Right now on these pages, there are many liberal ideas being dissected, diagnosed, debated, defined and destroyed. This is good. This is necessary. My grandson’s future depends on it. But I’d like to digress for just a moment’s rant on a topic that really burns me up.
Some of the finest showers in the truck stop world are to be found in Indiana, at the Fort Wayne Travel Plaza (intersection of US 30 and I-69, please stop in for some good eats too). The architect of these wonders of hygiene even thought to design the shower so that the water temperature can be adjusted without having to stand under the shower head, which means that you walk into a deliciously hot blast of water from the very start.
This was accomplished by building the shower on the design of the letter “S.” You walk in at the bottom of the letter and the water controls are on the wall of the southeast curve, see? The actual shower head is at the northwest curve. No need for curtains to keep the cold air out .. no need for a sliding glass door either, as the cold air never makes it around the curve. Just adjust the water temperature to your comfort before ever setting foot in the shower, and life is good. In a job which doesn’t afford a daily opportunity to bathe, this humble innovation made me as happy as if I had good sense.
I don’t know who designed it, but that person deserves to live in comfort without any further knowledge of life’s worries and hardships. And if that genius is no longer with us, I hope he has a nice headstone celebrating this singular accomplishment, because he can’t be the same person who designed the plumbing system which connects water temperature to the flushing of toilets in the same vicinity.
The first sign of trouble is a barely perceptible decrease in the water pressure, after which all of the cold water evidently is evacuated to assist with the toilet flush, leaving the hapless victim in the shower on the receiving end of a good scalding. As best I could tell, someone must have heard me yelp, because it wasn’t long before another sadist got in on the act. I would have ceased with the shower right then except I was already lathered up like a poodle at the Hot Diggity Dog Wash and Boutique. Reduced to performing an impromptu version of the Hokey Pokey, I experimented with first one foot, then the next … then a knee cap, and so on until I was convinced it was safe to resume.
That’s when a whole busload of flushers arrived at the truck stop. At first, I judged that a group of them flushed simultaneously. But the results were not much different than a single flush, since a single flush removes all the cold water in any event. And so that attempt was a wash. So they began to organize. One after the other, with only the slightest pause between scaldings. This is called a Royal Flush, and will fricassee your vital statistics 13 ways to Sunday.

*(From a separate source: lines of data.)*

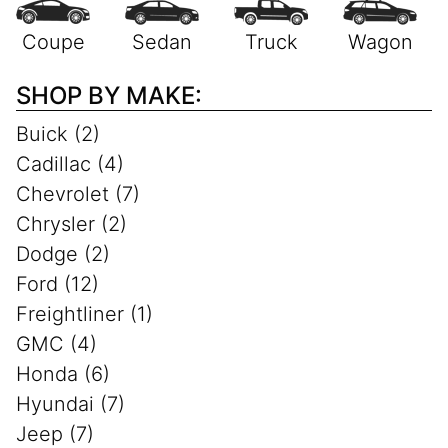
SHOP BY MAKE:
Buick (2)
Cadillac (4)
Chevrolet (7)
Chrysler (2)
Dodge (2)
Ford (12)
Freightliner (1)
GMC (4)
Honda (6)
Hyundai (7)
Jeep (7)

And this was no haphazard effort either. No sir, this was nothing short of a full-on convention! There were ladies and gentlemen’s delegations. One would perform a medley of synchronized flushing, which would be answered by the delegation down the hall. This is called the [Redacted] flush, so called because the [Deleted] cold water was [Redacted] away from my part of the [Expletive] building and sent like an [Expletive Adjusted] out of the [Rectified] recesses of the [Expurgated, Bowdlerized and Overhauled] (sounds like a law firm) building. I don’t know what these people had eaten, but they all registered their votes with relentless efficiency whilst I was just down the hall doing the Mexican Hat Dance with the agility of a cow on a pogo stick. It was the worst nice shower I’ve ever had.
I thought to complain about it. I had plenty of time to think of what I would say while waiting for the flushing to stop, after all. But I knew in advance what the answer would be.Yes, they would be sorry. And yes, renovations are scheduled for this year, during which time all the showers will be closed, and after which time the perfect design of the showers will give way to the telephone booth design found at most truck stops. And someone will complain about those too. After all, some people are never satisfied and would complain even if you hung them with a new rope. So I made the best of the situation, ate a hot breakfast in the restaurant afterward, and here I am! But I’d sure like to know what causes this phenomenon …. and which bus tires to slash.